Thank you, for the reply. I am encouraged by your success!


----------



## bjbatlanta

I would tend to agree that the more texture you can remove, the less mud work you;ll need to do to get to a smooth finish. Depending on the age of the house, sanding with #80 grit paper may even work. If it's just a spray texture and hasn't been painted, it should sand fairly easily. As a rule, "popcorn" and "stipple" textures are considered a finished product and aren't painted in new construction. (I don't know as to your particular texture.) If it's an older house, it has likely been painted which will require the "dreaded" scraping to get as much off as possible. I would also sand with #80 grit paper once scraping is done. Then skim (2 coats at least), sand again, prime, touch up as needed, and paint.


----------



## Sir MixAlot

It can be done. Here's some pictures of an old school popcorn ceiling (Vermiculite), that i skim coated. This type of popcorn texture which was done in the early 70's is hard as a rock and does not scrape off as easy as the more traditional poly type popcorn. So I alway's skim coat it. I think it's the type of texture the OP has. It's going to take two coats of skimming with an 12" knife. After the first coat trim all high edges with an 6" knife then do the second coat. Really this takes a lot of skill, and might be better left to a professional. Depending on your mudding skills. Good Luck! :thumbsup:


----------



## gorf

WOW skim coating over pop corn - what a brave soul!

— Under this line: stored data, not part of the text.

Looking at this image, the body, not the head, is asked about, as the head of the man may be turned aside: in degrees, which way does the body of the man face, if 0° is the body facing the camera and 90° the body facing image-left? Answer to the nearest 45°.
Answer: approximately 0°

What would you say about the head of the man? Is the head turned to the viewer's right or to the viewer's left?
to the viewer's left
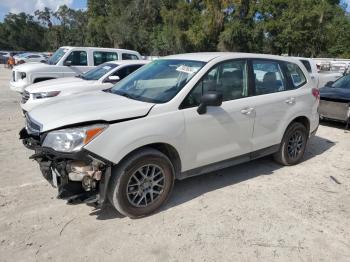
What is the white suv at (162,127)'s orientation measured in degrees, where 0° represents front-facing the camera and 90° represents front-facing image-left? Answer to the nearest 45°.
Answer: approximately 45°

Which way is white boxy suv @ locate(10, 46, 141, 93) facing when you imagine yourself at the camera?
facing the viewer and to the left of the viewer

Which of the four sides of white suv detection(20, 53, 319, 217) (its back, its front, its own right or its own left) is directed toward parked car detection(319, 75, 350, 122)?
back

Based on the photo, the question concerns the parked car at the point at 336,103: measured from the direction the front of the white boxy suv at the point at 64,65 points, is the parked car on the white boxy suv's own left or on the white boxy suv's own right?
on the white boxy suv's own left

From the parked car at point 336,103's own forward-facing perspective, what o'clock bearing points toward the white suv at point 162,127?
The white suv is roughly at 11 o'clock from the parked car.

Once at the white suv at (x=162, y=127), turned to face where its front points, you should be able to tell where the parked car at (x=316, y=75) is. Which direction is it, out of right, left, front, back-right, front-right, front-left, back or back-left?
back

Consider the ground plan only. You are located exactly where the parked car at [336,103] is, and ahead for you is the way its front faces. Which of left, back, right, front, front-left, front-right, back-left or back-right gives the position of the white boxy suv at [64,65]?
front-right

We hired a painter, he came in with three guys and spray bottles and stripped the whole house in one day! Fare warning, they do pop corn for a reason - it's cheap! Sheetrock, tape one coat of mud and the spray everything with pop corn. Means if you strip it off you have to finish the mud job.


----------



## bjbatlanta

Gorf, if you re-read the post, you'll see SirMix was talking about a different type of texture than what is used now. The "styrofoam popcorn" is what you had. Easilly removed if it hasn't been painted. Yes, textures became popular during the building boom when "production" took precedence over quality. Not all drywall finishers are capable of quality "slick" finish. And when you're getting paid "by the board", time is money.......


----------



## yesitsconcrete

we bought scrapers that attach to wet/dry vacs & they work great & not only for drywall,,, gottem from dustlesstechnology 1st on ebay { no financial interest, btw }


----------